Select Board members Matt Fish and Kellie-Sue Boissonnault voted to approve the $60,000 in federal funding for the repairs, with Williams abstaining due to his position as a sewer commissioner. However, Fish expressed concerns the water and sewer commissions were getting a too-big slice of the pie. Earlier this fall, the Select Board approved other water and sewer projects with the ARPA funds, including new manhole covers for Wilton Main Street and a portion of engineering work for the eventual replacement of a water main on Route 101.

“We’re talking about federal funds, meant to impact everyone, and we’re talking about the majority of these funds going towards two systems, water and sewer, which the minority benefit and the majority does not,” Fish said, referring to the fact that not every address in town is covered by municipal water and sewer.

Fish queried whether the Sewer Commission could pay a portion of the repair costs, instead of using ARPA funding to cover the total bill.

Sewer Commissioner Joanna Eckstrom said there is enough in the commission’s budget and reserves to cover the entire project, if need be, but there are expected large expenses coming down the road.

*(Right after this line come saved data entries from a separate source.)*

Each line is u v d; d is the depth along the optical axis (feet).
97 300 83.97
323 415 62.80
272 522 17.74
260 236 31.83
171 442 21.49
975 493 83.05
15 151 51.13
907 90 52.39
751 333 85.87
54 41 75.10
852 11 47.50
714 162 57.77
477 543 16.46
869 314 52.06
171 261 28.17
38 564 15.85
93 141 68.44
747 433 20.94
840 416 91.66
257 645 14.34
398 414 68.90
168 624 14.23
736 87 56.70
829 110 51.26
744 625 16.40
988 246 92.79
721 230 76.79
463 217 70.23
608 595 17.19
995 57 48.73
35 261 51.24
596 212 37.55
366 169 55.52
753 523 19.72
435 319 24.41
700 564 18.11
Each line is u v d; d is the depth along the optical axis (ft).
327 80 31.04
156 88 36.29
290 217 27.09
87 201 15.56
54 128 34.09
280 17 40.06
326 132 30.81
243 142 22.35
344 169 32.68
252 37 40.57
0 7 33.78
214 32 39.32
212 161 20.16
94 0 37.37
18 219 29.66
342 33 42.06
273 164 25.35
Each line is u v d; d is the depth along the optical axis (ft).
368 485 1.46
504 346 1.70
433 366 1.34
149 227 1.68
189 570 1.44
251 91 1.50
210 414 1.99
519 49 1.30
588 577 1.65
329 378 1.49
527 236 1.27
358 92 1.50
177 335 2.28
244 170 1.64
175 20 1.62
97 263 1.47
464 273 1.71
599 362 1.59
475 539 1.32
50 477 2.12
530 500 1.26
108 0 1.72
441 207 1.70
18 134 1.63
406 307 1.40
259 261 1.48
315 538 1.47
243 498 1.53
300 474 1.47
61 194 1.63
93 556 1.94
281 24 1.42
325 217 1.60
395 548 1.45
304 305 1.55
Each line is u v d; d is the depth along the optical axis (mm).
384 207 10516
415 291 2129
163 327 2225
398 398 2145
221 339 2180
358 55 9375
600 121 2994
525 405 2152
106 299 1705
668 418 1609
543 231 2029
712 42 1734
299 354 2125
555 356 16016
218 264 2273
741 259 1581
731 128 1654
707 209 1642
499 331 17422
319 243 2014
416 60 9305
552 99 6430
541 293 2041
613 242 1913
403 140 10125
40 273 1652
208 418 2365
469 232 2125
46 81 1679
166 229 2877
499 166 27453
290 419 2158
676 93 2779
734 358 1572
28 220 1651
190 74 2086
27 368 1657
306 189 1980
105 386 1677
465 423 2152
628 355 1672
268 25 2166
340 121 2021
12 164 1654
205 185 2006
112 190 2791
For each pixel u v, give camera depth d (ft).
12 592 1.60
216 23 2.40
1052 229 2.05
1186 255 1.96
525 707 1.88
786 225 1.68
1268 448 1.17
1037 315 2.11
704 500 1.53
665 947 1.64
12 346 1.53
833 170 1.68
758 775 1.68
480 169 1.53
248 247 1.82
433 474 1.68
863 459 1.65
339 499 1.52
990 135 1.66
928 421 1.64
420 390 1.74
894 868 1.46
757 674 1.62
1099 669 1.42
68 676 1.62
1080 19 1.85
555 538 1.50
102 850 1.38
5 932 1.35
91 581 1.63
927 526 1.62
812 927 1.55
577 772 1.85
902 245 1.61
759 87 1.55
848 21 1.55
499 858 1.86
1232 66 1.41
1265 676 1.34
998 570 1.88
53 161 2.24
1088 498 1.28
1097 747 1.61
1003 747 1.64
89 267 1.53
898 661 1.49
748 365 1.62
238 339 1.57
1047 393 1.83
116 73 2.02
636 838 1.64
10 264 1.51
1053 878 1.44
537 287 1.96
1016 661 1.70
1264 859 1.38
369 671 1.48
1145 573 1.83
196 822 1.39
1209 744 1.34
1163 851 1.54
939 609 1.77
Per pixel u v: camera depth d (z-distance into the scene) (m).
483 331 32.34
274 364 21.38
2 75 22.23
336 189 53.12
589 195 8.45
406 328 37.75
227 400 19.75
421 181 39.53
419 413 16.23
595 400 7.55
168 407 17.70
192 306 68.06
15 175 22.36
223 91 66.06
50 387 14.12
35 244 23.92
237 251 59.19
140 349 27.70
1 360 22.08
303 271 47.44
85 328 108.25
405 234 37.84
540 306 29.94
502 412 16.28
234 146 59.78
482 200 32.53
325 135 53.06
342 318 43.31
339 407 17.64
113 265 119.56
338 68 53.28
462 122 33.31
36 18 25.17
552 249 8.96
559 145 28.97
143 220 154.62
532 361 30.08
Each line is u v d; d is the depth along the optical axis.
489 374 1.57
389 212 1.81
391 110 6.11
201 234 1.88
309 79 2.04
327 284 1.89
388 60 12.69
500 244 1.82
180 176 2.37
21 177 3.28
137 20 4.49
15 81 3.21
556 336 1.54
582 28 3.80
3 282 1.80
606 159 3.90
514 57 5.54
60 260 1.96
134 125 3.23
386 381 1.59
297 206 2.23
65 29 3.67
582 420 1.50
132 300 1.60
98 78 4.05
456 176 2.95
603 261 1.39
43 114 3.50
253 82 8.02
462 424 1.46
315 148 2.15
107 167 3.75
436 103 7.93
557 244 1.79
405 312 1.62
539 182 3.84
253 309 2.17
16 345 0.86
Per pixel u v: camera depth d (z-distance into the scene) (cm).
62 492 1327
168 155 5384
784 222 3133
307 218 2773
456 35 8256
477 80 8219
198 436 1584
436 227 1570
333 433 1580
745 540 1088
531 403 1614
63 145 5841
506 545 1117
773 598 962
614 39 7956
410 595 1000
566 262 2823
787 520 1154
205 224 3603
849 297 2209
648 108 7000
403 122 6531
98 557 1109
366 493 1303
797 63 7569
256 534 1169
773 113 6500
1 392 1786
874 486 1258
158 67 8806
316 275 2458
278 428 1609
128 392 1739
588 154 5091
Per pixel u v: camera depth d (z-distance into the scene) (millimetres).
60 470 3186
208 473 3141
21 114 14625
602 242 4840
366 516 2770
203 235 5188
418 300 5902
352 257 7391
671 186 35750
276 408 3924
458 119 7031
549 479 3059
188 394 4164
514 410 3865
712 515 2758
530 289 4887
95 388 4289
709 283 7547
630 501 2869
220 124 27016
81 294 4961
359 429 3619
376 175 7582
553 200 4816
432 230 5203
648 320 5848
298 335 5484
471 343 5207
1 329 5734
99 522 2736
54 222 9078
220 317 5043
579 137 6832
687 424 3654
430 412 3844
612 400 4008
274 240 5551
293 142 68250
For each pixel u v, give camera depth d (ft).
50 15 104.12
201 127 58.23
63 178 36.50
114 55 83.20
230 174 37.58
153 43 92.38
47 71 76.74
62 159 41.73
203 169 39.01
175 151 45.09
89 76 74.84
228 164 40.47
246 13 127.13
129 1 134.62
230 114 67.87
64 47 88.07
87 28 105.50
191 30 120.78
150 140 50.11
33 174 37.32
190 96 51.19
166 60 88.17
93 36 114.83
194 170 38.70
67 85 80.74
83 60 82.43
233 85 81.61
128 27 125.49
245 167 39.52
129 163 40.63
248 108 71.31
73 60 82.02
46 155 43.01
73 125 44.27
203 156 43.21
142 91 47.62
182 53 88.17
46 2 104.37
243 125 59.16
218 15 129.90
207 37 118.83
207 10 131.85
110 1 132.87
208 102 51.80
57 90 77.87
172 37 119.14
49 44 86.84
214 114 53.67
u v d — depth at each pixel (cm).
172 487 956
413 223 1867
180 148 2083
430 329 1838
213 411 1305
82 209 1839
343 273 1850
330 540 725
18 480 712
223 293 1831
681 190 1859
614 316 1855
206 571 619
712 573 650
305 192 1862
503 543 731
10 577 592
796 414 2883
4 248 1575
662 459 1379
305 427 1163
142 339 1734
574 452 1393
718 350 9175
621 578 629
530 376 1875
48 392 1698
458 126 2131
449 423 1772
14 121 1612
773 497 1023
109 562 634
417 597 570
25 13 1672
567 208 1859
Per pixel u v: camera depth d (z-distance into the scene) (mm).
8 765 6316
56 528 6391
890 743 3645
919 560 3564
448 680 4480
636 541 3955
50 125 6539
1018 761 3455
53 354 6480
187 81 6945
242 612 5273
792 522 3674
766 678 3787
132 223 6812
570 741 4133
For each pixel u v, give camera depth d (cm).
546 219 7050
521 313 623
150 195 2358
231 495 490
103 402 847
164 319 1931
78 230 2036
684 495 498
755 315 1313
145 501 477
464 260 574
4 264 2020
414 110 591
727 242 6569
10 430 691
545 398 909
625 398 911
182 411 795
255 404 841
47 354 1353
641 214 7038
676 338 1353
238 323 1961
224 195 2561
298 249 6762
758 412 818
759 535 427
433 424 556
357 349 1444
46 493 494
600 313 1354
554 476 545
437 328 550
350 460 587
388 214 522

Wilton is responsible for 14 percent of operational costs for the Milford wastewater treatment plant, which due to changing standards will be undergoing a major upgrade in the next few years.

The Sewer Commission has already proposed a rate increase of $20 per quarter for its flat usage fee, and expects another increase later this year, Eckstrom said.

“We have other expenses that we need to cover with our budget, which will be passed on to our users, unfortunately,” she said.

Eckstom also pointed out repairing the pump stations, in particular, did have a wider benefit to more than just sewer users – protecting the Souhegan River.

Water Commissioner Tom Schultz also pointed out that a municipal water and sewer system helps create an economic base in town by allowing further commercial development, and that it is in the town’s best interests to keep a functioning municipal system in place.